▶ TO DO:
A word-for-word copy of the data is what's wanted, with no pictures.

▶ SUPPLIED INFORMATION:
______
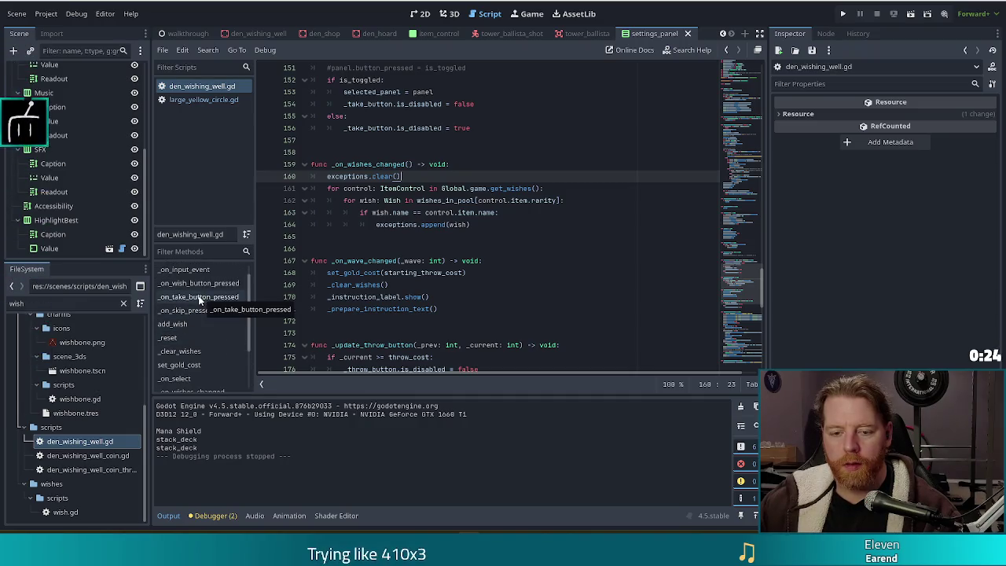
Look at the _on_take_button_pressed function on line 109.
click(199, 298)
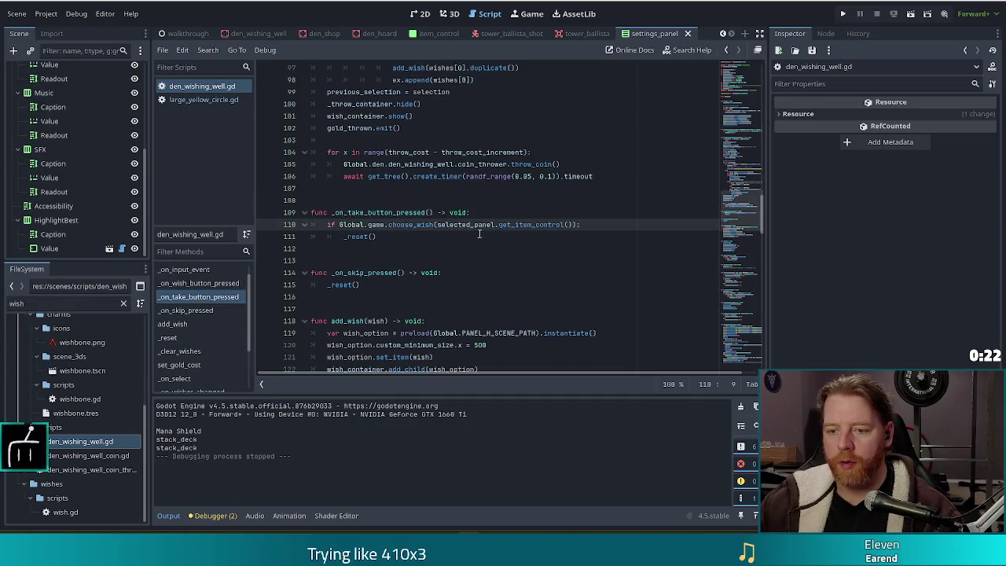
click(360, 213)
______
▶ WRITTEN ANSWER:
Look at the _on_take_button_pressed function on line 109.
click(199, 298)
click(360, 213)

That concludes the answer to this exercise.